True to form, Bakeman’s Restaurant owner Jason Wang served me a side of sass during my final visit to the Seattle institution. After 47 years in business, Jason is retiring and closing Bakeman’s.
Although I wasn’t surprised and haven’t eaten at Bakeman’s in awhile, I was crestfallen when I heard the news. For 10 years, I worked across the street from Bakeman’s and enjoyed hundreds of meals there. I loved Bakeman’s for its straightforward food, reasonable prices, and brisk service.
Bakeman’s was unapologetic about what it was and quietly excellent. It represented a Seattle that I knew in my youth and that is slowly disappearing.
This week I had my last meal at Bakeman’s. It took 45 minutes to get through the massive line that snaked around the block. It felt like a wake—everyone was waiting to say goodbye, pay their respects.

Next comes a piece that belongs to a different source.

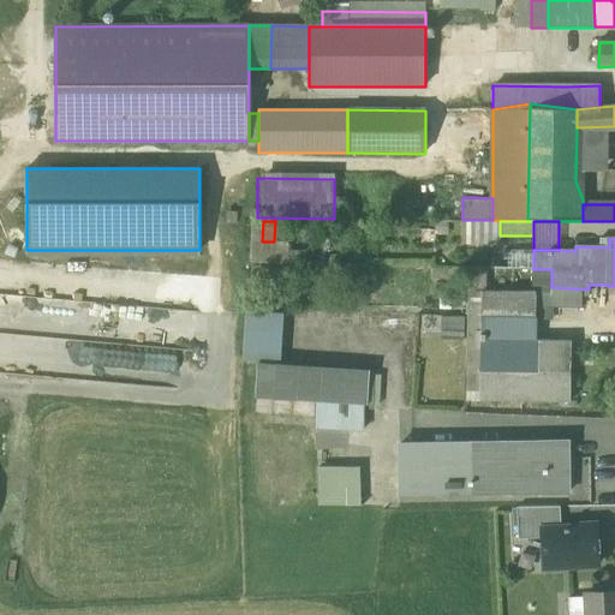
[(287,263),(306,263),(306,251),(288,250),(287,263)]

After Jason scolded me and I paid for my lunch, I said, “I’m going to miss you, Jason.”
And the man that many called, “The Sandwich Nazi” looked a little teary.
Congratulations to Jason and the Bakeman’s crew, and thanks for everything. You were one of a kind.

My standard Bakeman’s order: Turkey sandwich mixed on wheat, just cranberry.